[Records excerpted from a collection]

-=-=-=-=-

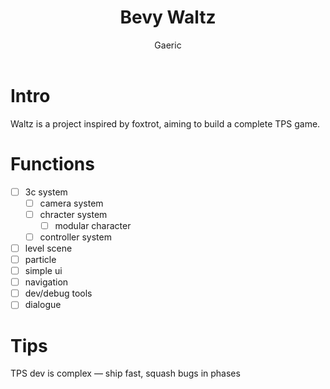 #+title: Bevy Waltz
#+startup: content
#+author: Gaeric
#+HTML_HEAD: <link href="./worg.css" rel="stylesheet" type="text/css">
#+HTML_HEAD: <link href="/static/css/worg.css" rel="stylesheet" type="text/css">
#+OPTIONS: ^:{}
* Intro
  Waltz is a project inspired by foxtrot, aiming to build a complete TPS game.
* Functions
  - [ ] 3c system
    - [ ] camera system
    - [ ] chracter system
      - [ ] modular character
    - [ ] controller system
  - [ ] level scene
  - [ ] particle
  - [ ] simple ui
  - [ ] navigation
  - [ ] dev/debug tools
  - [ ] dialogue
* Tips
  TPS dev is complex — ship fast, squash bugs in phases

-=-=-=-=-

> **WHAT NEEDS TO BE DONE**: Please copy every record above exactly, but leave the pictures out.

> **EXERCISE ANSWER**:
 #+title: Bevy Waltz
#+startup: content
#+author: Gaeric
#+HTML_HEAD: <link href="./worg.css" rel="stylesheet" type="text/css">
#+HTML_HEAD: <link href="/static/css/worg.css" rel="stylesheet" type="text/css">
#+OPTIONS: ^:{}
* Intro
  Waltz is a project inspired by foxtrot, aiming to build a complete TPS game.
* Functions
  - [ ] 3c system
    - [ ] camera system
    - [ ] chracter system
      - [ ] modular character
    - [ ] controller system
  - [ ] level scene
  - [ ] particle
  - [ ] simple ui
  - [ ] navigation
  - [ ] dev/debug tools
  - [ ] dialogue
* Tips
  TPS dev is complex — ship fast, squash bugs in phases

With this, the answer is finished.